To do: Excluding any images, copy all of the lines below precisely as written.

Source material:
━━━━━━

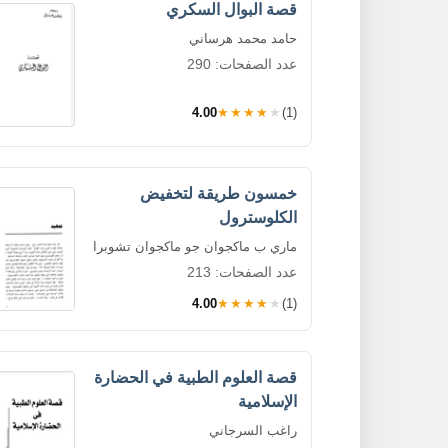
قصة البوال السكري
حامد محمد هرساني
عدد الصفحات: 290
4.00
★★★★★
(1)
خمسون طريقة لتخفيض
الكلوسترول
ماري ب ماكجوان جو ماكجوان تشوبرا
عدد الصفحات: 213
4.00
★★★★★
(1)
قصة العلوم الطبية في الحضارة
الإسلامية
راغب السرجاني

━━━━━━

Exercise output:
قصة البوال السكري
حامد محمد هرساني
عدد الصفحات: 290
4.00
★★★★★
(1)
خمسون طريقة لتخفيض
الكلوسترول
ماري ب ماكجوان جو ماكجوان تشوبرا
عدد الصفحات: 213
4.00
★★★★★
(1)
قصة العلوم الطبية في الحضارة
الإسلامية
راغب السرجاني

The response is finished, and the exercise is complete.